Leadformly options: - Email notifications to your team - Direct integration with CRMs (like HubSpot, Salesforce), or via Zapier to almost anything - Add people to your email marketing tool
What works: - Send leads straight to the person who will follow up (not just a generic inbox) - Test integrations before you go live—don’t assume it “just works”
What to ignore: - Don’t rely on just saving leads in Leadformly’s dashboard. Export or integrate somewhere you’ll actually see and use them.
Step 8: Test Your Form (Like a Real User)
This sounds obvious, but you’d be amazed how many forms break or annoy real people.
Checklist: - Fill it out yourself, on desktop and your phone. - Try wrong answers (invalid emails, empty required fields) to see if errors are clear. - Submit a test lead—did you get the notification? Did it go into your CRM?
What works: - Get a colleague or friend to try it. Watch where they hesitate or get confused. - Fix anything even slightly annoying.

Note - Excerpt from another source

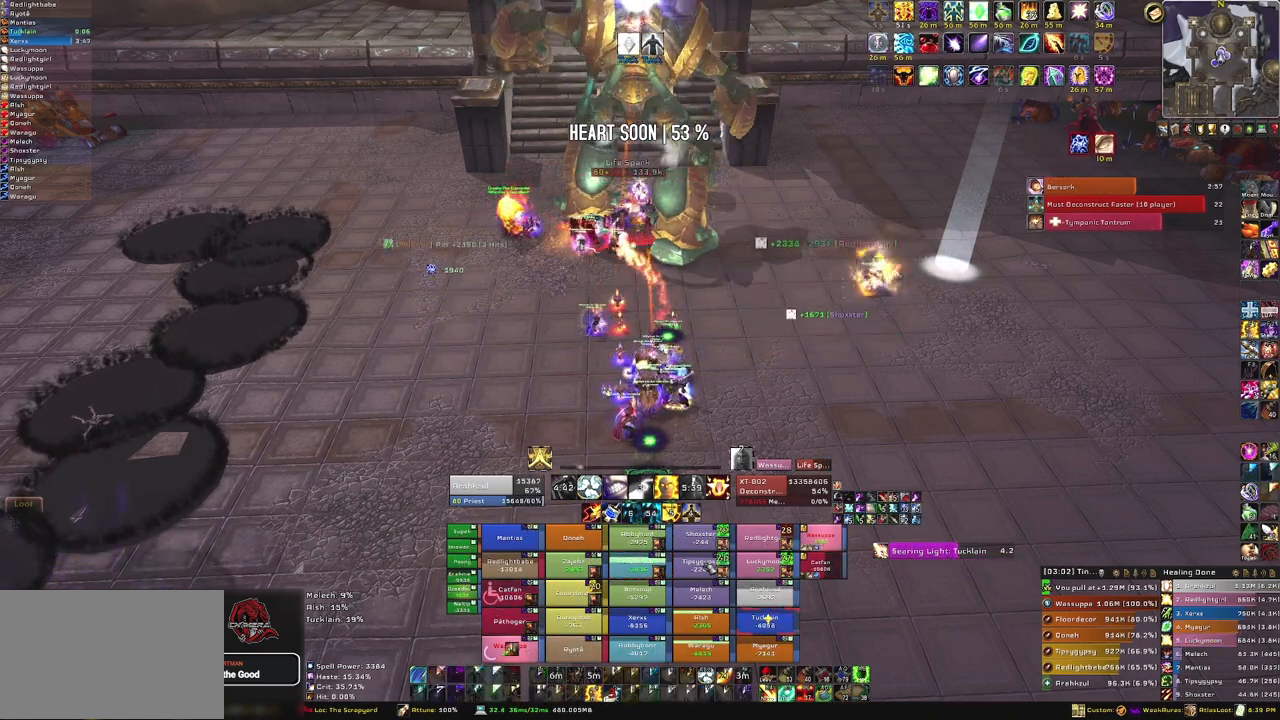
{"keys": [], "mouse": [], "events": [[133, "f", "up"]]}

What doesn’t: - Don’t skip testing because you’re in a hurry. Broken forms = zero leads.
Step 9: Embed and Launch
Leadformly gives you a snippet to add to your website or landing page. You can embed it almost anywhere that takes HTML.
Tips: - Put your form where people actually see it—above the fold, not buried at the bottom. - Don’t add distractions (popups, autoplay videos) near your form.
Pro Tip:
If you’re running ads, create a dedicated landing page with just your form and nothing else to distract.
Step 10: Monitor, Tweak, and Repeat
No form is perfect out of the gate. Watch what’s happening and be ready to improve.
What to track: - Number of views vs. number of completions (conversion rate) - Drop-off points (where people abandon the form) - Quality of leads (are you getting who you want?)
Tuning tips: - If lots of people start but don’t finish, the form’s too long or confusing. - If you get junk leads, add a qualifying question. - If leads dry up, try simplifying or changing your call to action.
Don’t:
Change five things at once. Tweak one thing, see what happens, then adjust again.
Keep It Simple. Iterate Often.
Building high-converting lead forms in Leadformly isn’t about piling on features or copying someone else’s template. It’s about thinking like your user, asking only what matters, and making it dead simple to say yes. Skip the fluff, keep testing, and remember: a good form helps both you and your future customers.
Now go build something people actually want to fill out.